Veg-heads of all kinds, be creative. We’re in root vegetable season. Roasting things is the easiest thing ever. Blow people away at the potluck by bringing mashers of a different sort: Potato and celeriac with port and thyme. Carrots and radishes with sage and white wine; Rutabaga and Turnip with kaffir lime and lemongrass. Just remember to boil things in their skins, peel them when their warm, and don’t overwork the starch lest it become a gluey mass of death.
Creative use of Pumpkin: Be careful ‘round your grandma, but there are some amazing things your can do with pumpkin. Dealing with pumpkin can be a pain in the ass, so get yourself a sharp knife and do all of the prep before you start drinking.
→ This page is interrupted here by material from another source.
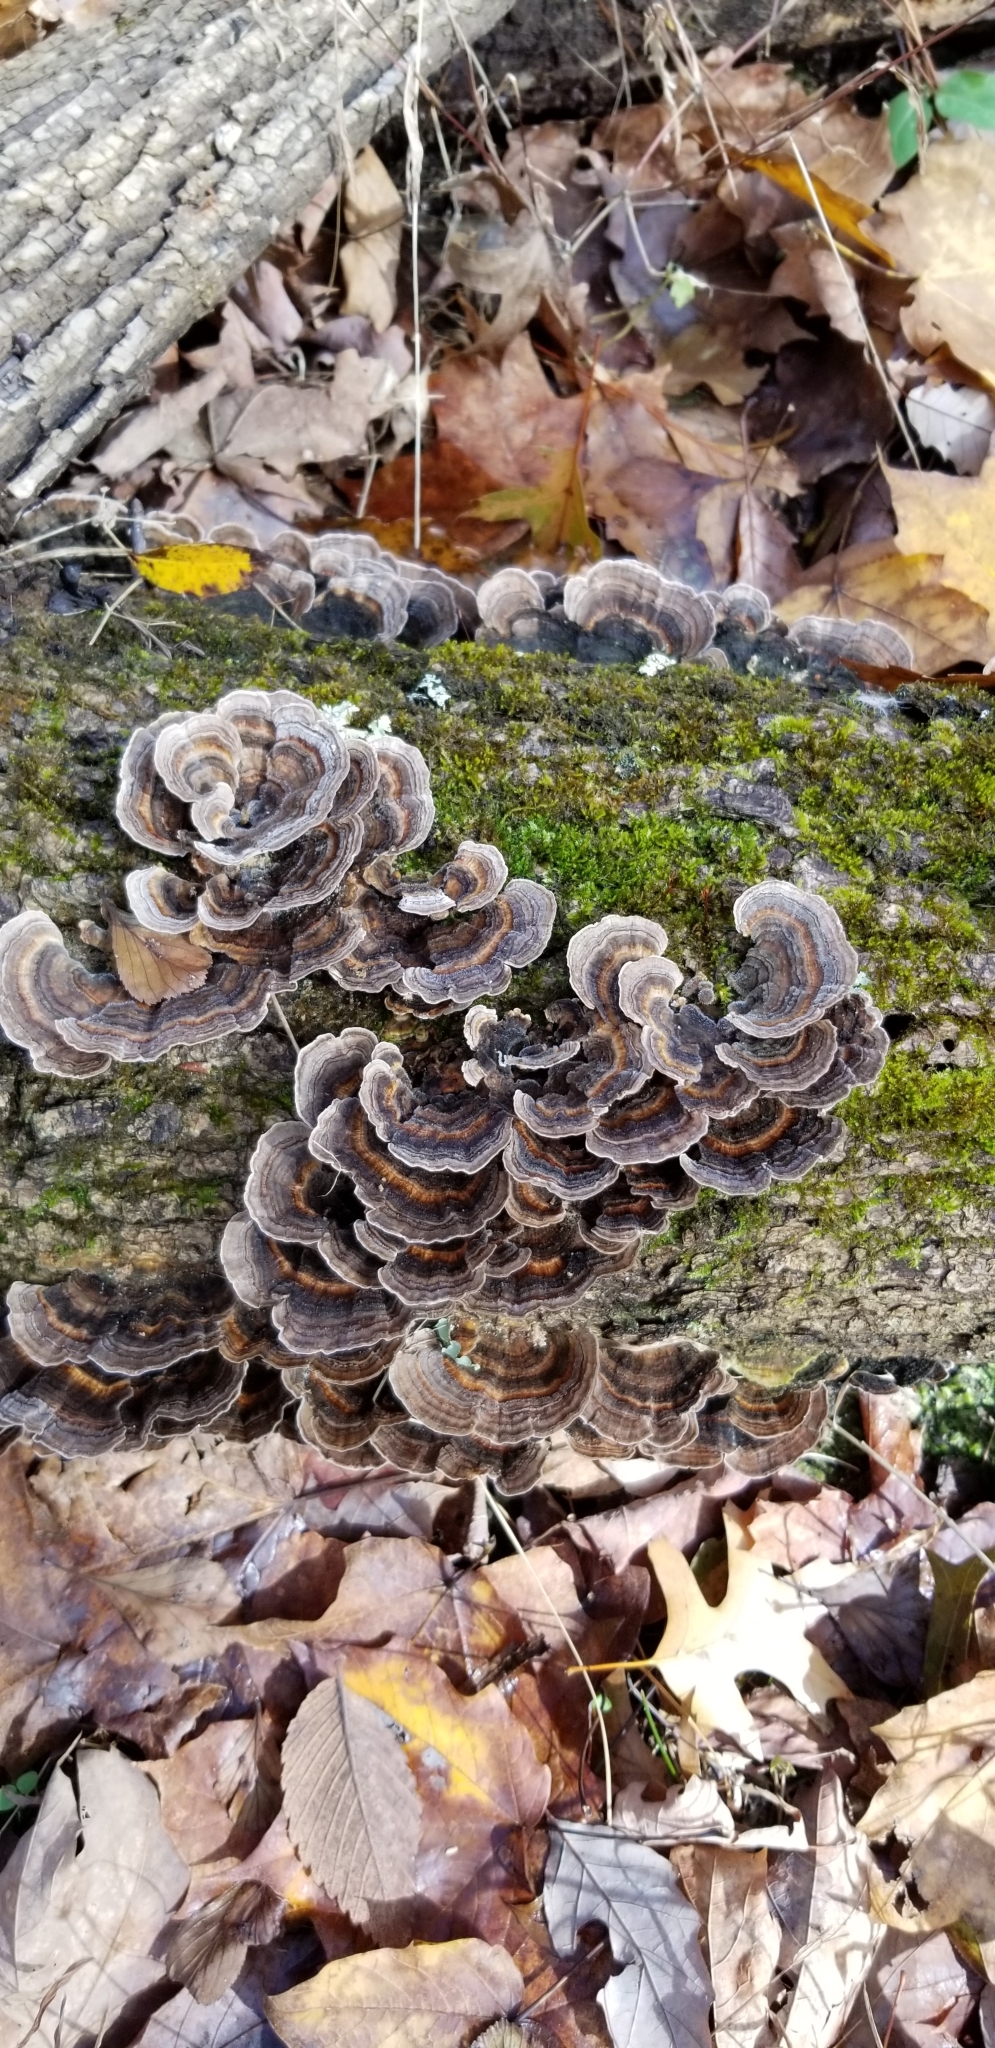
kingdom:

Try sautéing large filet-style chunks of pumpkin in oil of your choice. Add sugar towards the end and dress with mint for a Sicilian touch, or any other combination under the sun. rosemary and garlic would be fantastic. Use high heat oil, so no olive oil.
Or you could make pumpkin risotto: abrorio rice, light colored stock of your choice (you always need more than you think, use any extra as braising/basting liquid or in your mashers), 1 inch dice of pumpkin, assorted other fun things. Risotto is easier than you think. Abrorio rice carries a majority of its complex starch on the outside of the grain, so the essential technique for risotto is ‘bleeding the grain.’ Constant agitation dissolves these starch molecules into the stock as the stock absorbs into the rice, leaving you with a gluey substance that can coat the back of your spoon. A common misconception is that risotto actually requires constant agitation. Untrue, constant agitation will over develop the starch, which can be catastrophic. My method is to stir the risotto vigorously every third time I add more stock. This seems to work for me. To make it a true thanksgiving risotto, one could poach some fresh cranberries in wine and add them right at the end.
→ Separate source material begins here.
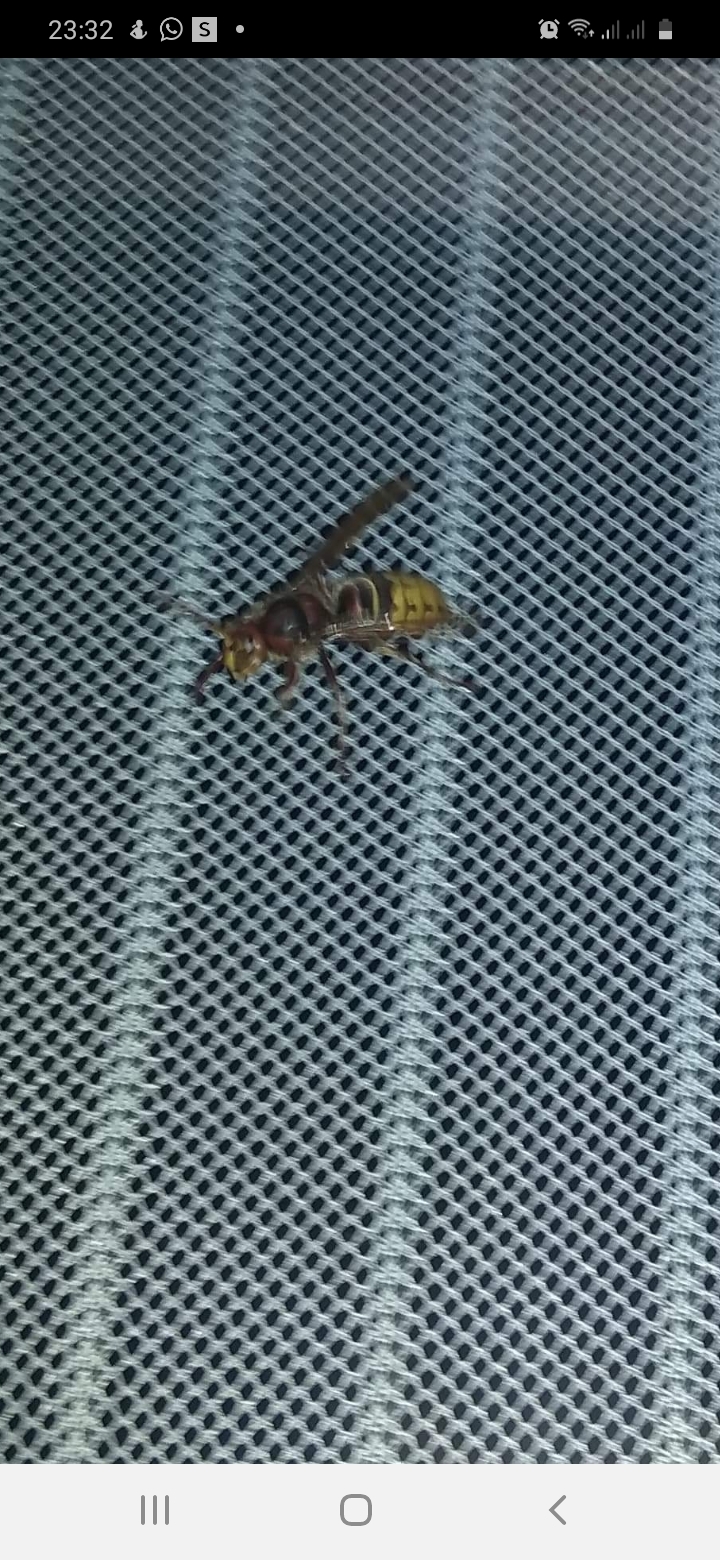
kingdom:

Crimes against Pie: if you cannot make a pie crust, Thanksgiving is not the time to learn. Pie crusts, and baking in general, will suffer in wet conditions, which, sadly, is the state of affairs around here. If you want to try, be my guest, but don’t come cryin’ to me. Personally, I don’t fuck with pastry. Not my expertise.
Innovative Stuffing: Depending on your audience, chipotle/hominy stuffing could be a thanksgiving revelation to be remembered for decades, or an excommunicable offense. Think twice before straying from standard recipes, but if you’re friends are game, try something new and different. I’d like to hear any stories of spectacular successes or epic failures. Blitz Gastronaut.